Once the talk starts flowing, conflict and fighting could erupt. Some families enjoy having animated discussions at the dinner table, airing out different political views or replaying an umpire’s call at last night’s ballgame. Jack, a middle-aged man, and one of three sons, reflected on his childhood dinners: “Fighting with Dad about the Vietnam War was a sport that we all looked forward to. We sharpened our wits at the table. My father made each of us feel that we were worthy opponents, and I liked that.”
Speaking in a forthright way about differing opinions can make family members feel that each person’s individuality is valued and that the table is a safe place to send up a challenge. But if you want to tone down the conflict at the table to make room for other types of conversations, here are some tips:
• Agree to keep off the table topics that usually result in a fight. It may be easier to discuss such issues as grades, curfew, and behavior problems after dinner—on a full stomach and once you’ve had a chance to reconnect.

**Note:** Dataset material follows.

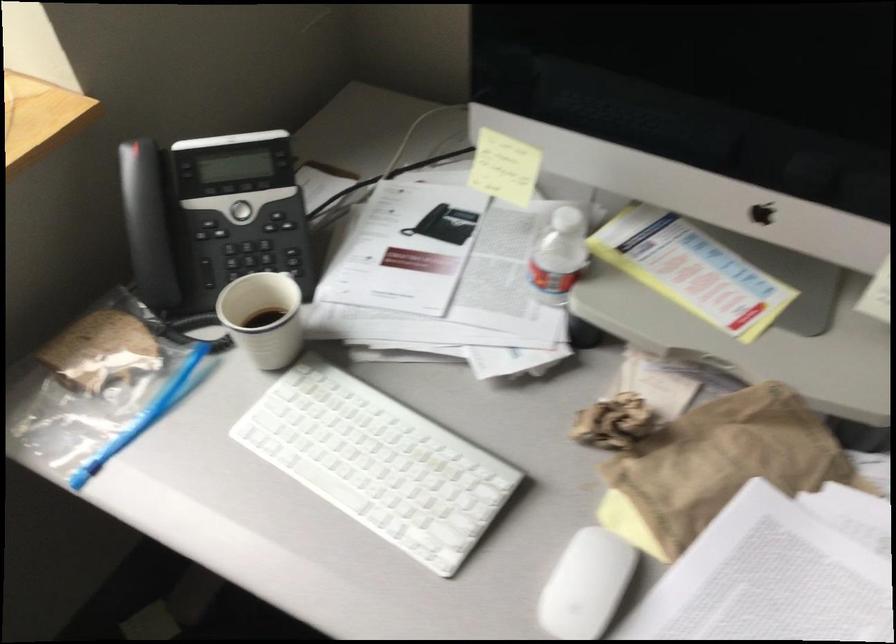
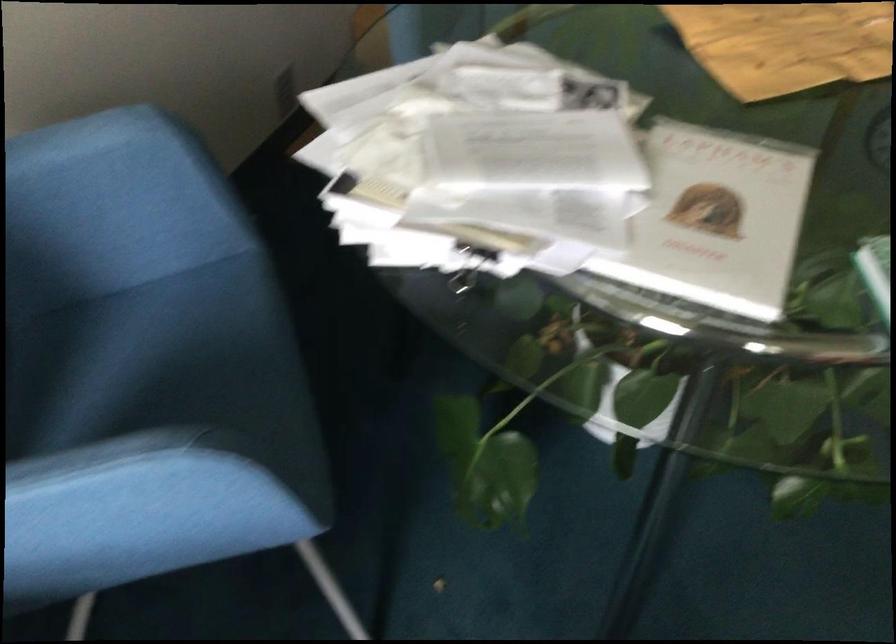
First-person continuous shooting, in which direction is the camera rotating?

• Go easy on teaching manners at the table. You have years to remedy behaviors like kids eating with their hands and blowing bubbles in their milk. But it’s hard for kids to relax when they’re constantly being corrected. And it’s not so easy for parents to enjoy dinnertime if they have to be constantly vigilant about their children’s manners. So focus on one priority at a time, and don’t let the enforcement of minding manners take over the dinner. You can, though, focus on the manners that help build respectful speaking and listening, like not speaking with your mouth full, or not talking over anyone. Those are manners that we can all try to improve, so kids won’t feel so singled out.
• Set some guidelines for conversation, if necessary, such as “Only one person can speak at a time” or “We’re not going to interrupt each other.” One large, talkative family has the rule that family members can talk only if they are holding a shell. When they are done speaking, the shell is passed to the next speaker.
• Complaining about the food is one of the greatest sources of conflict at the table. Nothing sours my mood more quickly than cooking a dinner that my sons don’t like. When they were young I circumvented this source of conflict by preparing a list of meals that everyone agreed to eat without bellyaching. From time to time I would update the list. Then I would know that they had signed off on any meal I was taking the time to prepare.
• Using technology at the table is another growing source of family tension. A 2012 survey found that there are two sets of standards at the dinner table.2 Parents use technology at the table at twice the rate that their children are allowed. In other words, what’s good for the goose isn’t so good for the gosling. Perhaps a starting point would be for parents and kids to agree on the rules. The rules might well be a no-technology policy at the table, so that face-to-face conversation is consistently valued. Other families might agree to use technology lightly but only to share content with fellow diners, not to text with absent parties.
• Managing “that’s not fair” complaints. Where there are siblings there are almost always complaints about fairness. My sons, who are two and a half years apart, could be best friends one minute and outraged with each other the next, at a perceived inequity. When complaints, of “he got more” rang out, I would try to remind them that fairness is about getting what you need rather than getting the same amount as your brother. As my husband used to say over and over, “It’s not equal, but it’s fair.”